The directions require entities to take action or provide information or any assistance to CERT-In towards which they must designate a point of contact to interface with CERT-In and maintain logs of all their ICT systems. The logs must be maintained for a rolling period of 180 days and within Indian jurisdictions so it is accessible for CERT-In when required. The data retention and data localization mandate increases the cost of operations, creates security vulnerabilities and is also a threat to the privacy of users.
Organizations that provide Virtual Private Network (VPN), Virtual Private Server (VPS) and cloud services, as well as data centers mandated to retain a wide range of user data for 5 years or longer if mandated under law. The data points that the listed service providers will need to store include names of users, duration and dates of service subscription or use, purpose of hiring service, users’ internet protocol (IP), email addresses, validated address, contact numbers, and even the IP address and timestamp used at the time of registration or service initiation. VPNs or other services often do not store any user data as they are designed to protect anonymity and privacy. The data retention mandate will have significant implications for such service providers, and large VPN companies like NordVPN and Proton VPN are threatening to pull out of India. The mandate is also an attack on users’ privacy and places users of these services at risk of exposure and surveillance.
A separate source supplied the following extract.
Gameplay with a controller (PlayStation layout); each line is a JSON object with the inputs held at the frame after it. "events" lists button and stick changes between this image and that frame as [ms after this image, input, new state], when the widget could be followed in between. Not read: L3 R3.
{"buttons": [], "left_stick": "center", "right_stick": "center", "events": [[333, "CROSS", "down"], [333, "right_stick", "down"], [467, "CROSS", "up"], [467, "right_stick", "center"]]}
Data retention requirements are intense. Virtual assets service providers, virtual asset exchange providers and custodian wallet providers are required to maintain information relating to KYC and financial transactions records for a period of 5 years. Transaction records must be maintained in such a manner so as to enable reconstruction of each individual transaction. Not only does this direction increase the burden on financial intermediaries it may also be an overreach as CERT-In seeks to obtain data which may not have anything to do with cyber security.
First ever sanctioning of crypto blender provider
States’ use of intermediaries in governing transnational crypto flows and cybercrime continues to expand. The US treasury recently sanctioned Blendor.io, a virtual currency mixer which was allegedly being used for money laundering by North Korea. A cryptocurrency tumbler or mixer is a service platform that mixes potentially identifiable funds, improving the anonymity of transactions. Blender.io failed to implement Anti-Money Laundering (AML) and counter-terrorism policies, which allegedly aided state-sponsored hacking groups like Lazarus to launder funds from illicit activities. This sanction highlights that while virtual currency transactions might be decentralized and anonymous, it can always be regulated at the level of intermediaries. The treasury is working towards identifying more of these intermediaries to tackle increasing use of digital assets to aid criminal and terrorist groups. Meanwhile other countries like India continue to explore ways to tax capital gains from digital assets in order to limit the free market of cryptocurrencies.